Saved data entries:
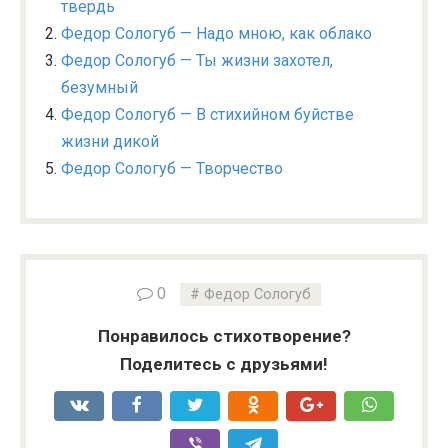
твердь
Федор Сологуб — Надо мною, как облако
Федор Сологуб — Ты жизни захотел,
безумный
Федор Сологуб — В стихийном буйстве
жизни дикой
Федор Сологуб — Творчество
0
Федор Сологуб
Понравилось стихотворение?
Поделитесь с друзьями!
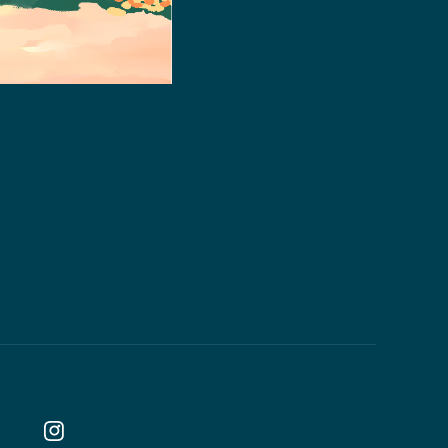
線
上
點
餐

## Task directions
Write out each line exactly, from the one containing "жизни дикой" through the end of the entries, and skip the pictures.

## Output for this task
жизни дикой
Федор Сологуб — Творчество
0
Федор Сологуб
Понравилось стихотворение?
Поделитесь с друзьями!
線
上
點
餐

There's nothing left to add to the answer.